It has been almost 3 months since the nation-wide uprising in Lebanon commenced, and there (still) seems to be no end in sight.
Towards the end of December, and after the consideration (and the failure to consider) multiple possible candidates for the position of prime minister, a candidate by the name of Hassan Diab was elected by the President. On December the 19th, president Aoun held negotiations with members of parliament and named Diab. A vote was held and Diab became the prime minister after he acquired 69 votes (out of 122). The votes he acquired represent mainly the parties who wish to remain in government – i.e, the Aoun party, Hezbollah and Amal. The Phalanges, Lebanese Forces and Future Movement refrained from voting in Diab’s favour.

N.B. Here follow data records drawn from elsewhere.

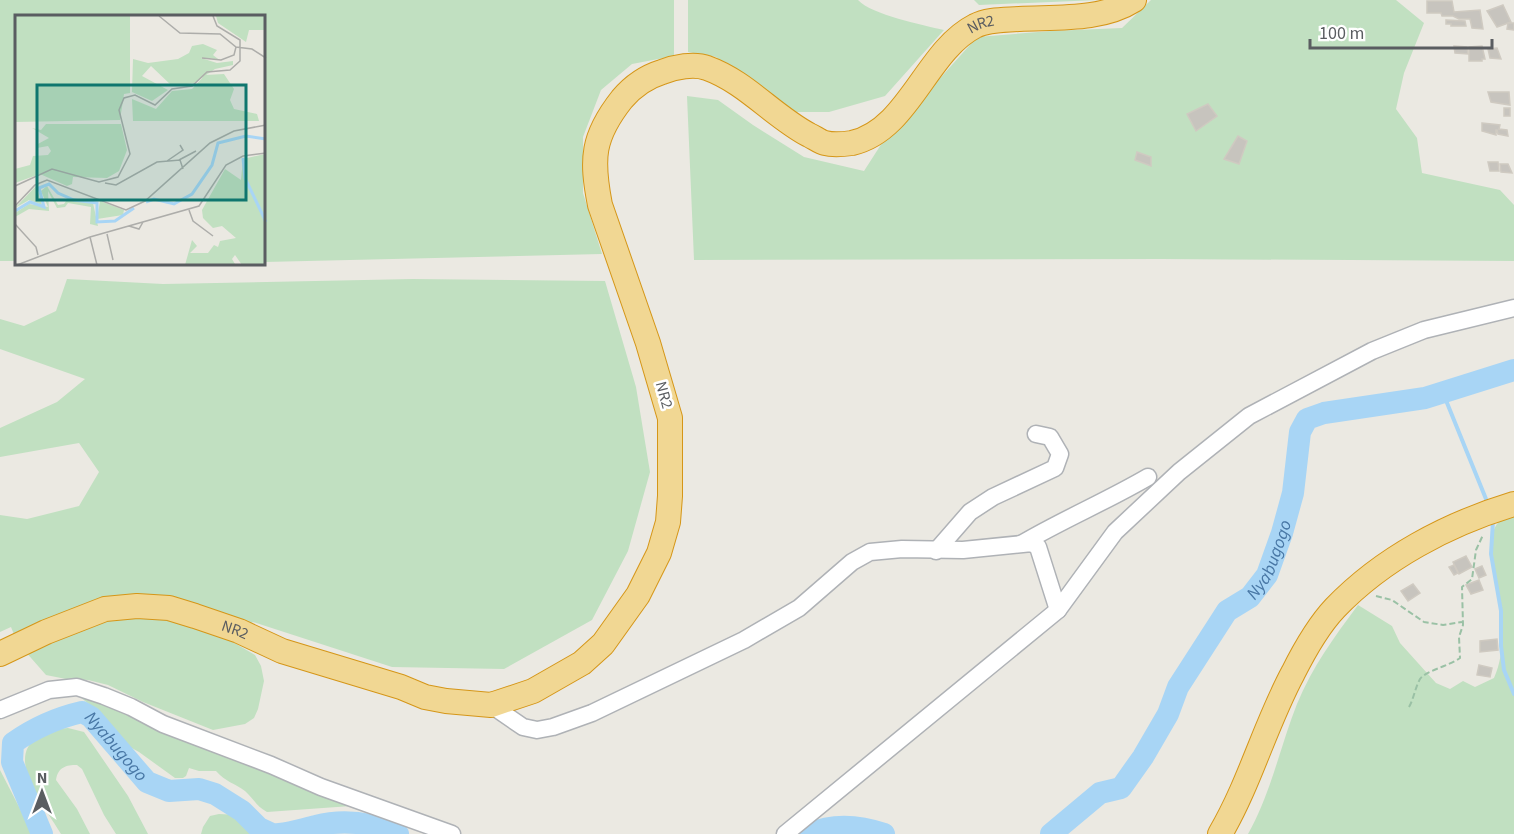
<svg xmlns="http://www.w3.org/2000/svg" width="1514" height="834" viewBox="0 0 1514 834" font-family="'Source Sans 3',sans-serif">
<rect width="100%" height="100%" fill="#ebe9e2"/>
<g fill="#c1e0c1">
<path d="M0,0h674v56l-42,8 -31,26 -18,47v56l19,61 -338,8v-246h-248v245h-16z"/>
<path d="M688,0h170c14,15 65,25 86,30l-59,66 -56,16h-38l-75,-55 -28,-5z"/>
<path d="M974,0h124l-119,5z"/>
<path d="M1151,0h245l28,23 -20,50 -8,36 21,29 5,35 78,17 14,15v56l-352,-2 -468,1 -7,-164 31,4 35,25 51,32 60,14 18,-28 95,-106 74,-6 71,-3z"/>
<path d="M67,279l96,5 250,-5 192,2 31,106 14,85 -22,79 -36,69 -88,49 -112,-2 -139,-45 -14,9 -78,-17 65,24 29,17 6,11 3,15 -6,28 -4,9 -9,6 -32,6 -70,-28 -35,-17 -20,-5 -22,-1 -20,-4 -29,-33 -6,-15 -11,5v-117l27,4 52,-13 20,-34 -20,-29 -79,14v-29l57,-26 28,-23 -85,-30v-30l24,7 32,-15z"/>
<path d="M1514,515v319h-266c23,-41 32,-87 49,-130 15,-37 38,-68 61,-99l34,21 8,17 36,40 14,6 13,-8 12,6 19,-9c9,-20 10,-46 7,-68 -3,-21 -20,-76 0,-90 3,-3 9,-3 13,-5z"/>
<path d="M77,690l21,7 47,22 121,46 52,24 94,31 -21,4 -10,-9 -30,-9 -84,6c-10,-5 -14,-14 -22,-21 -11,-8 -19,-9 -29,-20h-17l-10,-3 -3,8 -3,2h-8l-36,-26 -22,-12 -16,-26 -22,-18 -6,-1 -16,2v-4z"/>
<path d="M68,728l16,4 7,10 37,54 20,38h-32l-12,-19 -22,-46 -5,-4c-11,0 -19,2 -21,15l21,29 13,25h-29c-13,-23 -57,-75 -24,-96 12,-7 18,-9 31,-10z"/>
<path d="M0,770l33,64h-33z"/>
<path d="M219,814l20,1 18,19h-56l2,-7 7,-11z"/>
</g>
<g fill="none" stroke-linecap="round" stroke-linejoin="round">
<g stroke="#a8d5f5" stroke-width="4">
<path d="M1443,393l43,106"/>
<path d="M1493,521l-2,33 10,57v35l3,24 10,24"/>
</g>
<g stroke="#a8d5f5" stroke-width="22">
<path id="s1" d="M42,834l-30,-72 1,-19c21,-15 43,-25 69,-31l9,5 56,65 22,9 30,-2 16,5 27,17 17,17 13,6"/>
<path d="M279,834c13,-1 24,-5 37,-8 27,-7 56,-3 82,8"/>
<path d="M809,834c25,-11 49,-9 75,0"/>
<path id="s2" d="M1051,834l49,-41 21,-5 22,-31 25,-43 10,-27 49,-76 23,-14 17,-22 15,-42 11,-40 7,-61 7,-13 17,-6 101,-15 89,-28"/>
</g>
</g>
<g fill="#c7c4be" stroke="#cfcac1" stroke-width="1.5">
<path d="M1427,1h25l2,11 26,-2 3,19 -11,-1 -2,-9h-11l-6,-3h-11l-1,-3h-14z"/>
<path d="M1503,5l8,17 -14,5 -10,-16z"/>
<path d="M1446,20l19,1 1,5h-15v-2h-5z"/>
<path d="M1508,23h6v7l-7,-1z"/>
<path d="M1454,46l13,1 1,7 -13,-1z"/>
<path d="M1482,46l3,13h-3v2h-13v-14z"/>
<path d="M1497,48l4,11 -11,-1 -2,-9z"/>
<path d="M1488,92h21l1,13 -19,-3z"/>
<path d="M1208,104l9,12 -21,15 -9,-17z"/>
<rect x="1504" y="108" width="6" height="8"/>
<path d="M1482,123l18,2 -1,4 8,1 1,6 -10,-2 -1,-4h-1v5l-14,-4z"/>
<path d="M1238,136l9,5 -8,23 -15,-5z"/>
<path d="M1137,152l14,5v9l-16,-6z"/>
<path d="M1488,162h10l1,9h-9z"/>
<path d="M1500,164h8l4,9 -11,-1z"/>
<path d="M1466,556l6,11 -13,7 -6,-12z"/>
<path d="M1454,565l4,8 -4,2 -5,-8z"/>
<path d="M1482,566l4,9 -7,3 -4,-9z"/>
<path d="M1479,580l4,10 -12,4 -5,-9z"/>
<path d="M1413,584l7,9 -12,8 -7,-10z"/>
<path d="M1497,639l1,11 -18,2v-11z"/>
<path d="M1479,665l13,3 -2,9 -13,-2z"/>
</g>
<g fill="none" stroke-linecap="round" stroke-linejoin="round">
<defs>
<g id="minor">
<path d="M1023,543c41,-24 84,-42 125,-66"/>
<path d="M936,551l34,-39 23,-15 62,-29 5,-14 -10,-17 -14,-3"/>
<path d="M491,705l32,22 14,3 16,-3 39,-14 152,-73 55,-32 53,-46 18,-10 32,-3 61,1 69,-7 6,4 20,63"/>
<path d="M0,710l49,-20 28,-3 27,9 27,11 32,17 108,41 50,22 131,47"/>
<path d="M785,834l273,-224 57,-78 64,-60 70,-56 123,-65 52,-21 90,-22"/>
</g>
<g id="highway">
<path id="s3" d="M0,654l46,-22 59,-23 32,-3 32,2 26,8 44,15 43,20 119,36 24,10 21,4 45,4 42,-14 49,-28 21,-19 35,-49 21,-42 9,-31 2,-26v-78l-22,-75 -48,-138c-9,-46 -8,-68 22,-106 11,-13 24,-22 40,-27 13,-5 32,-9 45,-4 39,14 66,48 102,67 5,2 11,7 16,8 7,2 20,1 27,0 57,-13 74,-92 123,-117 13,-7 30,-6 44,-7 38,-2 82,2 115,-19"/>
<path d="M1220,834c30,-51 45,-109 73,-161 11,-22 25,-47 42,-65 48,-50 113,-84 179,-104"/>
</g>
</defs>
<use href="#minor" stroke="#afb2b6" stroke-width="19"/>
<use href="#highway" stroke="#d59618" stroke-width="26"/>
<g stroke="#9ac1a5" stroke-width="2" stroke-dasharray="6 3" stroke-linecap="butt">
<path d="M1376,596l16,4 32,22 19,3 19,-3"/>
<path d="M1409,707c5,-9 6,-19 11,-28 5,-8 29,-13 40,-21l-1,-21 4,-12 -1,-38 10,-8 4,-29 7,-15"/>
</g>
<use href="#minor" stroke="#fff" stroke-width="16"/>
<use href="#highway" stroke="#f1d793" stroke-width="24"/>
</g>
<g text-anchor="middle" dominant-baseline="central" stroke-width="5" stroke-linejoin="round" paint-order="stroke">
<g font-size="16" fill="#5a5d61" stroke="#fff">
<text stroke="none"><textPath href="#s3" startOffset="1668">NR2</textPath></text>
<text transform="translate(664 395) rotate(75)">NR2</text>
<text stroke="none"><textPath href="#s3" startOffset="248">NR2</textPath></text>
</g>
<g font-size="18" font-style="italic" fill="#4877a5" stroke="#fff">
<text stroke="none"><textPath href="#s2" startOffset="362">Nyabugogo</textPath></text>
<text stroke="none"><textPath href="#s1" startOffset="222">Nyabugogo</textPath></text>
</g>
</g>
<g transform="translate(15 15)">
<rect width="250" height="250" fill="#ebe9e2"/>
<path d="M0,1h115v77l-6,1 -4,26 -105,2zM201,1h49v14h-16l-3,12 -28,-19zM188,29l14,6 -4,5 5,4 -17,-1 16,5 16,-2v4l-18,4 -21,14 -22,3 -21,-20 -9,10 26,14 -16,11 -20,-9 1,-33 15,4 30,-4 11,-6 3,-7zM209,59l10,15 -4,11 4,9 23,5 2,7h-126l-1,-22 24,10 16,-18 20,-2 13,-14zM31,109h75l6,26 -8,21 -12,7 -34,-1 -1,7 -5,2 -27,-12 -25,9v-14l15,-4 3,-9 15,-1 3,-4 -3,-5 -11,2 -1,-3 13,-7 -17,-10 9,2zM250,139v111h-23l-7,-10 -3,4 3,5 -50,1 7,-25 5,6 -7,7h18l6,-8 4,2 2,-6 16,-3 -14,-12 -9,2 -10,-10 -1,-8 23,-41 16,11 2,-21zM21,171l6,19 -13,-5 -14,8zM32,171l11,19 6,-1 4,-6 25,5 5,23 -8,-2 1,-17 -23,-4 -3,4 -8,1 -9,-17 1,20 -20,-2 -14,8v-4l14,-9 19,3 -7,-16zM85,186l24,9 -1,5 -26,4z" fill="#c1e0c1"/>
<path fill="none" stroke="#a8d5f5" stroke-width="3" d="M228,143l2,20 21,44M131,187l8,-3 20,5 18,-10 20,-29 6,-22 28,-7 20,3M0,196l15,-9 14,5 -5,-19 10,-4 9,9 16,7 23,3v19l18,-1 19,-13"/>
<path fill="none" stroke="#adadaa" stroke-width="1.5" d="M144,1l21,17 40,1 16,13 16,2 14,9M187,43l19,2 13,-5 2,-8M164,145l17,-9M152,146l16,-11 -3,-5M90,168l11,2 41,-23 23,-2 3,9M0,171l37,-17 47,13 19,-5 12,-23 -11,-44 5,-12 11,-3 20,10 17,-16 20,-3 15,-14 23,-2 10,-9v-21l-23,-14 -4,-10M0,191l20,-21 12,-5 79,30 19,-9 65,-58 24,-12 32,-6M174,195l4,11 20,15M0,209l21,23 2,8M114,211l10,3 4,-7M92,219l6,26M75,222l7,28M2,250l73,-28 109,-31 27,-41 17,-9 23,-3"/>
<path fill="#0f766e" fill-opacity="0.15" stroke="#0f766e" stroke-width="3" d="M22,70h209v115h-209z"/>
<rect width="250" height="250" fill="none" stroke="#5a5d61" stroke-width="3"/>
</g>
<g transform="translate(42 792)" stroke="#ffffff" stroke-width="4.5" paint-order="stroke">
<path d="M0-4.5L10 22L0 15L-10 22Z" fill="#5a5d61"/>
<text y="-9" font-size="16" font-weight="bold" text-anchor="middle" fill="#5a5d61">N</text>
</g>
<path d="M1310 39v9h182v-9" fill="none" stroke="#5a5d61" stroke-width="3"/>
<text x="1319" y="39" font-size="18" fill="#5a5d61" stroke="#ffffff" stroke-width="4.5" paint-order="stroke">100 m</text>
</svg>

Since then, much has been written and speculated about Diab. Diab has been accused of being a pro-hezbollah and pro-Assad candidate by protestors and have rejected his candidacy. Others have speculated that he will be able to overcome the sectarian and partisan tensions of the nation (even though he came into power because of those very tensions). His history as an academic has been put into question, as well as his performance as Minister for Education (which he served as between 2011 and 2014).

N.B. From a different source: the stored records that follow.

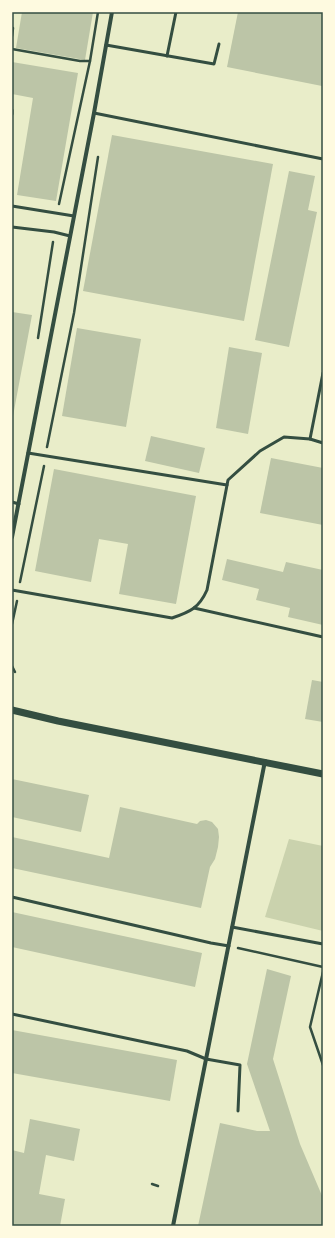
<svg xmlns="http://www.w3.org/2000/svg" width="335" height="1238" font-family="'PT Sans',sans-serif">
	<rect width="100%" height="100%" fill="#e9edc9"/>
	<path fill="#cad2ad" d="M289,839L323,846V931L265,917Z"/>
	<g fill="#bcc5a7">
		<path d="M22,12H93L85,60L16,48Z"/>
		<path d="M238,12H323V81L322,86L227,67Z"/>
		<path d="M12,62L78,73L56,201L17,195L33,98L12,94Z"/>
		<path d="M112,135L273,164L244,321L83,291Z"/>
		<path d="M289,171L315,176L308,210L317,212L289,347L255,340Z"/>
		<path d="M12,312L32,315L13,416H12Z"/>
		<path d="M77,328L141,339L126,427L62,416Z"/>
		<path d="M229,347L262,353L248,434L216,428Z"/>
		<path d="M151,436L205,448L199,473L145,461Z"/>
		<path d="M271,458L323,468V525L260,513Z"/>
		<path d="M54,469L196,496L176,604L119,594L128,544L99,539L91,582L35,571Z"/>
		<path d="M227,559L283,572L286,562L323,570V625L288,617L290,608L256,600L259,589L222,580Z"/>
		<path d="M312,680L323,682V722L305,719Z"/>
		<path d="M12,779L89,795L81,832L12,817Z"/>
		<path d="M120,807L197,824L200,821L206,820L212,822L218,829L219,837L218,847L215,859L210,867L201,908L12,868V837L109,858Z"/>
		<path d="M12,912L202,953L195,987L12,947Z"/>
		<path d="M267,969L291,976L273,1059L300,1144L323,1198V1226H198L220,1123L257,1131H270L247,1064Z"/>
		<path d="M12,1030L177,1060L170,1101L12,1073Z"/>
		<path d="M30,1119L80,1129L74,1161L46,1155L39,1194L65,1199L60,1226H12V1150L24,1153Z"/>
	</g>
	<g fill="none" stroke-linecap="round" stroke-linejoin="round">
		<g stroke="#344e41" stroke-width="2.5">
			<path d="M12,36L13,28"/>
			<path d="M12,49L80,61H90"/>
			<path d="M59,204L90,61L98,12"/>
			<path d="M38,338L53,242"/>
			<path d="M47,447L74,313L98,157"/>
			<path d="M20,582L44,466"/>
			<path d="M12,624L17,601"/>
			<path d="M12,666L15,672"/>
			<path d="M238,948L323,967"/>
			<path d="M323,972L310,1027L323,1065"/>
			<path d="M152,1184L158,1186"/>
		</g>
		<g stroke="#344e41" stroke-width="3">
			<path d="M106,45L214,64L219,44"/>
			<path d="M167,56L176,12"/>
			<path d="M12,110V114"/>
			<path d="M94,113L323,159"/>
			<path d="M12,206L74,216"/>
			<path d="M12,227L54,232L70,236"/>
			<path d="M310,439L323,373"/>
			<path d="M28,453L227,485"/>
			<path d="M12,502L19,504"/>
			<path d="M12,590L172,618C190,612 199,608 207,590L228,480L260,451L284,437L310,439L323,443"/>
			<path d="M194,608L323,637"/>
			<path d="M12,897L211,943L229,946"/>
			<path d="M232,927L323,944"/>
			<path d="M12,1014L187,1051L206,1059L240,1065L238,1111"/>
		</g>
		<g stroke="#344e41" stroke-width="4">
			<path d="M12,537L94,113L112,12"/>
			<path d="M173,1226L265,761"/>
		</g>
		<path stroke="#344e41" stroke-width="7" d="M12,710L58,721L323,774"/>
	</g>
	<rect width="335" height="1238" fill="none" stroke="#fefae0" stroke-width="26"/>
	<rect x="13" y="13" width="309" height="1212" fill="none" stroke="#344e41" stroke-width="1.5"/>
</svg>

On paper, he seems very impressive. His CV is more than glowing (it’s over 30 pages). However, he has yet to form a government. With the recent killing of Qassem Suleimani, an Iranian General, on Friday 3rd of January, the formation of government will be stalled as pro-Iranian factions of the Lebanese government will likely need to recuperate. In addition to that, and, more importantly, he is a mere continuation of the old, stale, mouldy ilk that the protests are fighting to dismantle.
In essence, it does not matter if he will be able to overcome the sectarian tensions of the nation. It does not matter if and when he will form a government. It does not matter if he can see the nation through the economic crisis it is undergoing. It doesn’t even matter that he can make Lebanon a semi-bearable country because, he has been chosen by the existing political class. And he has been chosen to protect their interests. Whether he (or any candidate) was picked by the Hezbollah-Aoun side or the Hariri side, the adequate response (at least from the uprising audience) is a resounding rejection because a candidate picked by these people can only be there to maintain the status quo.
The politicians (for and against) have been harping on about the delicate sectarian balance that must be maintained and protected in Lebanon, in order to ensure that everyone’s rights and needs are met. To the ears of the revolution, this conversation is moot. The uprising is concerned with weeding out sectarianism from Lebanon – from it’s very roots. When the uprising succeeds, the delicate political balance that the ruling class are ‘worried about’ will no longer exist.
As the threat of violence looms over the Middle East and the Lebanese media fawns over Carlos Ghosn – the disgraced former chairman of Nissan – instead of covering the protests, the Lebanese protesters persevere.